Abstract
Background:
Frequent flyer hospital visits account for a disproportionately large share of overall visits and costs. A 2011-2012 Intermountain Healthcare study investigated factors driving high hospitalization rates of asthma frequent flyers. We repeated this study on new subjects for 2019-2021 to detect changes in demographics, treatment, comorbidities, and non-compliance. No initiatives were implemented following the original study, except for the Pulmonary Disease Navigator (PDN) scope being expanded in 2019 to include asthma.
Methods:
For 2019, 2020, and 2021, we extracted adult subjects assigned an asthma exacerbation diagnosis associated with ≥ 4 visits (ER or admission) per year at all Intermountain hospitals. We performed retrospective electronic medical record reviews on these subjects, including all variables from the original study. To assess differences between cohorts in PFTs and pulmonology consults, each variable was compared with a z-test. We collected an additional year of data for insight prior to the COVID-19 pandemic.

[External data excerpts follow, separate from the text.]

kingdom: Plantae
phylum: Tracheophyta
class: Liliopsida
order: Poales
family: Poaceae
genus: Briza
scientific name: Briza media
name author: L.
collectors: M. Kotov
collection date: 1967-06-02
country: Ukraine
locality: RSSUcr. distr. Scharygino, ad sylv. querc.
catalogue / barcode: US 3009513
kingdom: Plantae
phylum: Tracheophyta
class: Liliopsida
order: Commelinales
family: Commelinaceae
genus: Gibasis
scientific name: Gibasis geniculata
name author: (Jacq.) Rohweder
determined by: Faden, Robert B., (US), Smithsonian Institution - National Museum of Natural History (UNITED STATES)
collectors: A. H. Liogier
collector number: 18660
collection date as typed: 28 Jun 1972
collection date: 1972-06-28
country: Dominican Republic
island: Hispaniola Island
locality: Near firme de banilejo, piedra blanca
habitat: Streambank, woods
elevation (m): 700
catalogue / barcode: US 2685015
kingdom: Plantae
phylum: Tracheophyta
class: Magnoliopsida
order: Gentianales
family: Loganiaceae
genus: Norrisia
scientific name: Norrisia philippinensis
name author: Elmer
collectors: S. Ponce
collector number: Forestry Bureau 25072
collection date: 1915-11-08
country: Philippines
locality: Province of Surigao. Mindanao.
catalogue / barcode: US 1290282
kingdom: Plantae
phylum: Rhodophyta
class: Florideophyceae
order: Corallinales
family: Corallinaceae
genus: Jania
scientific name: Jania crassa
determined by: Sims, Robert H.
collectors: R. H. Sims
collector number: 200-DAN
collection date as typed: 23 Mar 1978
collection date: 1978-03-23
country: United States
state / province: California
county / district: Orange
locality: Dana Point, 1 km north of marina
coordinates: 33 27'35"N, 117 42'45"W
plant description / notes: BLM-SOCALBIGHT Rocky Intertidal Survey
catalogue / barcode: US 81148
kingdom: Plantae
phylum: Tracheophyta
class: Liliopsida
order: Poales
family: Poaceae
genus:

We excluded pediatric subjects as the original study found that outcomes were better than for adults.
Results:
We identified 112 subjects with ≥ 4 visits per year during 2019-2021. No significant differences between cohorts were detected. For the 2019-2021 cohort, we found that 12% of subjects are followed by a PDN, and 75% of PFTs were ordered by a pulmonologist. For 2019-2021, we noted a downward trend in admissions, ER visits, and 30-day readmissions. Other results are reported in accompanying abstracts.
Conclusions:
Compared to the original cohort, the proportion of subjects that received PFTs and pulmonology consults did not change significantly. There may have been a reduction in PFTs and an increase in consults, but further research would be required to verify this. This lack of change aligns with few subjects in the current cohort being followed by a PDN. Additionally, results in accompanying abstracts demonstrate that although some variables have shifted, the 2019-2021 asthma frequent flyers are considerably similar compared to the original cohort, suggesting that educating and treating these patients has made little to no progress since the original study. Reduction in total visits per year and the possible reduction in PFTs may be attributed to COVID-19. This study was limited by having no access to the original dataset. Due to a plausible lack of progress, we advocate increased involvement of PDNs in the management of frequent flyer asthma patients.